В голове «распаковался» целый пласт воспоминаний. Эрмитаж, девяносто пятый год. Не парадные залы, а тихие, пахнущие воском и скипидаром реставрационные мастерские. Меня, Анатолия Звягинцева, включили в состав группы Юрия Павловича Платонова. Перед нами стояли знаменитые часы «Павлин» Джеймса Кокса. Шедевр умирал. Время и неудачные чистки оставили на позолоте одного из перьев хвоста уродливое темное пятно коррозии. Юрий Павлович, главный хранитель, человек невероятной эрудиции и осторожности, долго не решался взяться за работу. Дилемма казалась неразрешимой: чтобы восстановить позолоту по старинной технологии, перо нужно было снять, но оно было частью сложнейшего механизма, заставлявшего хвост раскрываться.
«Мы не можем его снять, Толя, — говорил мне Платонов, качая головой. — Механизм хвоста — это система из сотен рычагов и тяг. Если мы его разберем, никогда не соберем обратно. Синхронизация будет утеряна навсегда. Либо живой механизм с пятном, либо красивый, но мертвый павлин».

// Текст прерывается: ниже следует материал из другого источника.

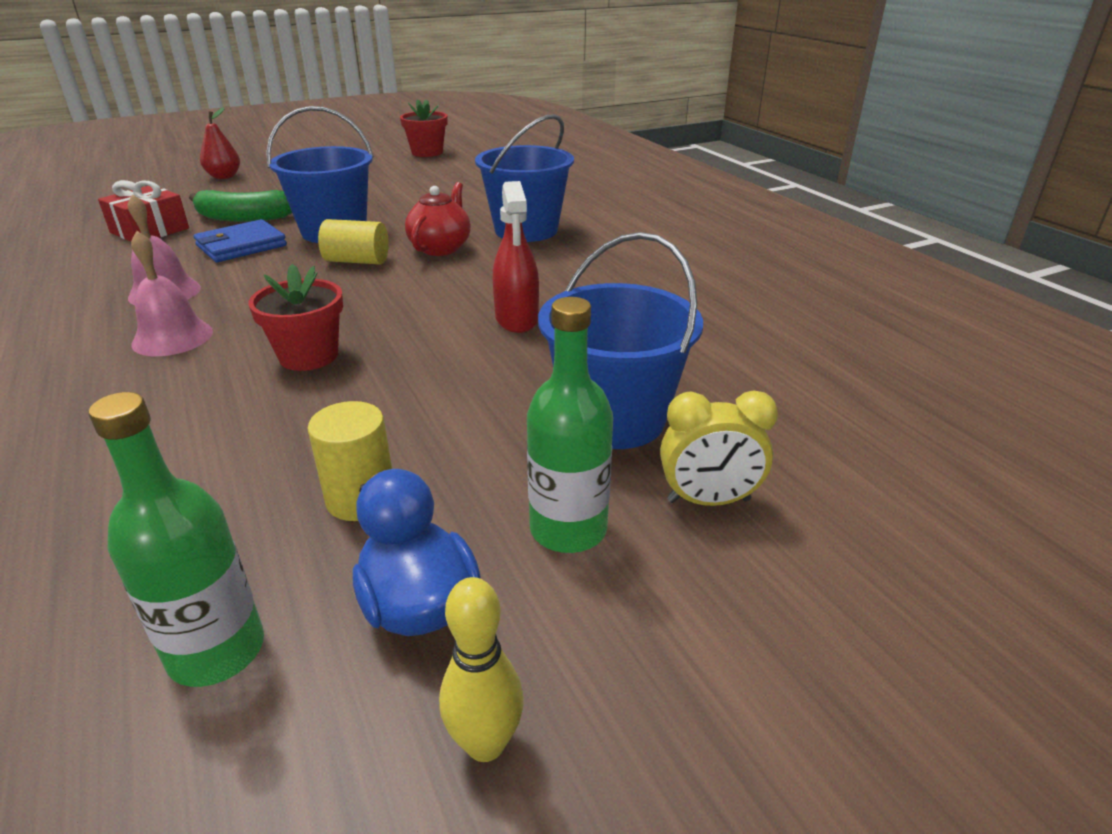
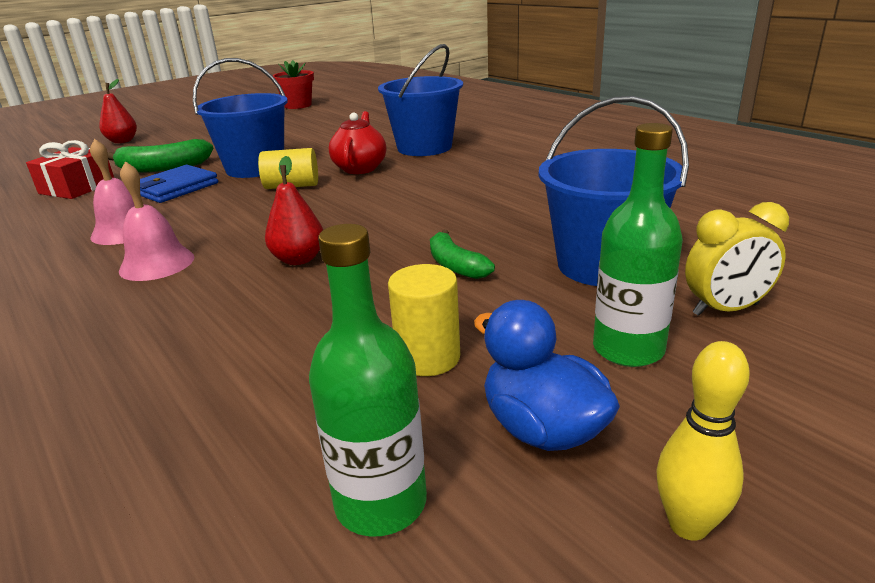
camera: 10 degrees left, 5 degrees down
red flower pot [248,264,343,371] -> red pear [265,156,323,265]
red spray bottle [493,181,539,333] -> none
none -> green banana [430,229,495,279]

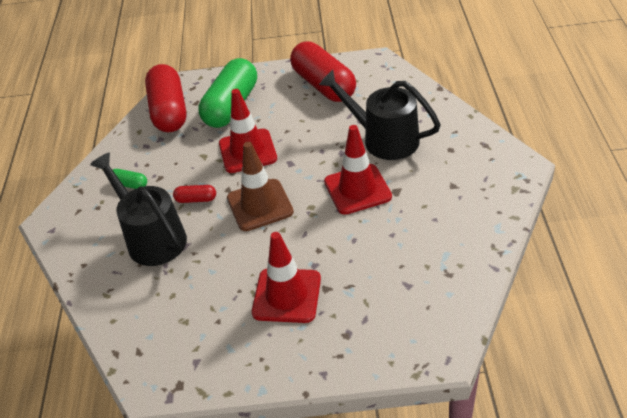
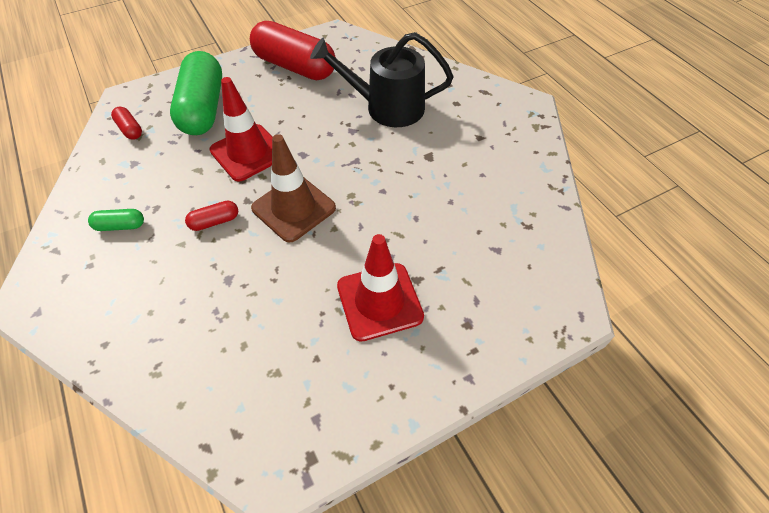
camera: 30 degrees left, 10 degrees up
black watering can [90,153,187,266] -> none
red capsule [145,64,187,132] -> red capsule [111,107,142,140], size x0.42
red traffic cone [324,125,392,215] -> none

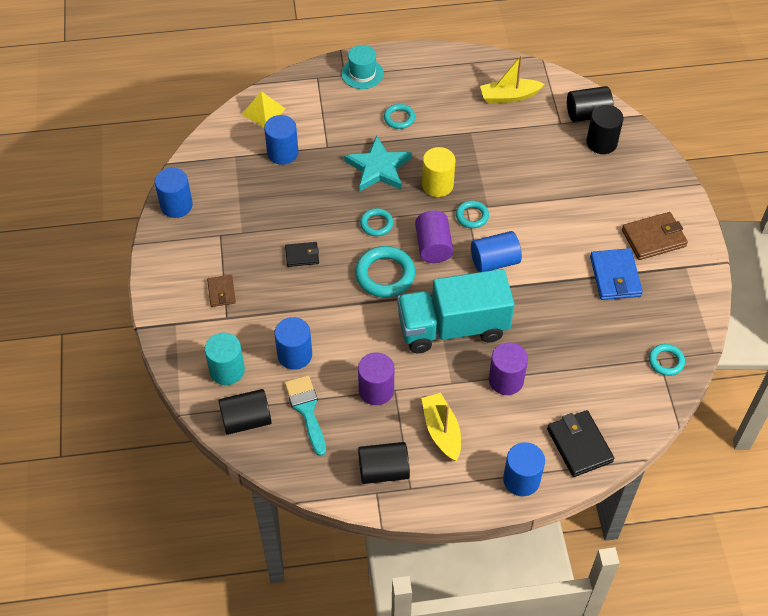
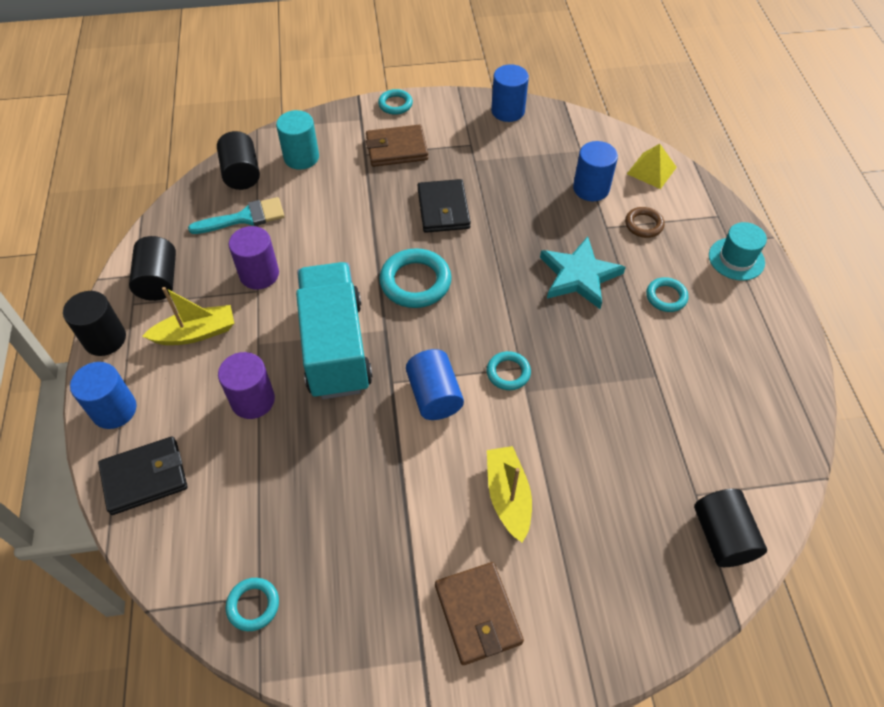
camera: 90 degrees right, 0 degrees up
brown wallet [207,275,236,307] -> brown wallet [366,124,428,167], size x1.68
blue cylinder [274,317,312,370] -> none
black wallet [285,242,319,267] -> black wallet [418,179,471,233], size x1.68
turquoise ring [360,208,394,236] -> turquoise ring moved to [378,89,413,115]
purple cylinder [415,210,453,263] -> none
yellow cylinder [422,147,455,197] -> none
yellow boat [480,55,544,103] -> yellow boat moved to [487,446,532,543]
black cylinder [586,105,624,154] -> black cylinder moved to [63,291,126,356]
blue wallet [590,248,643,300] -> none
none -> brown ring [625,207,665,238]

Они видели тупик. Я — вызов. Попросив все чертежи и схемы, я неделю просидел над ними, прежде чем, получив наконец неохотное разрешение Платонова, начал операцию. Работа ювелира, вынужденного стать часовщиком. Я не лез в механизм — я, как хирург, делал «лапароскопию», сконструировав специальные микро-инструменты, чтобы, не нарушая основной сборки, отсоединить именно ту группу тяг, что отвечала за проклятое перо. Пальцы до сих пор помнят холод латуни и то, как, затаив дыхание, я выводил из зацепления последнюю шестеренку. А потом была уже моя, ювелирная работа — восстановление позолоты. И самый страшный момент — обратная сборка. В глазах всей группы и самого Юрия Павловича застыл благоговейный трепет, когда после завода механизма павлин повернул голову, и его хвост плавно, без единого скрипа, раскрылся во всем своем сияющем великолепии. Пятна не было. Механизм жил. Я не просто починил вещь. Я заглянул в душу гения-механика, чтобы спасти работу гения-ювелира.
Мысль о музыке для своего будущего салона на Невском вернулась, но уже на совершенно ином уровне. Не просто купить шкатулку. Создать. Создать то, чего здесь еще не видели. Машину, способную исполнять не примитивную польку, а сложные, многоголосые произведения. Оркестрион.
Я закрыл глаза, отгородившись от шума Гороховой. На темном фоне внутреннего экрана, светясь, как нити раскаленного металла, уже проступали чертежи. Перед мысленным взором выстраивалась сложная система сменных программных валиков, каждый для своей мелодии. Мозг уже рассчитывал передаточное число мультипликатора, который раскрутит маховик до нужной скорости. В воображении вырисовывался резонаторный корпус из красного дерева, его изогнутые стенки, рассчитанные так, чтобы усиливать низкие частоты, придавая звучанию глубину и бархат. Я видел, как молоточки, обитые тончайшей замшей, касаются стальных язычков, рождая чистый, хрустальный звук.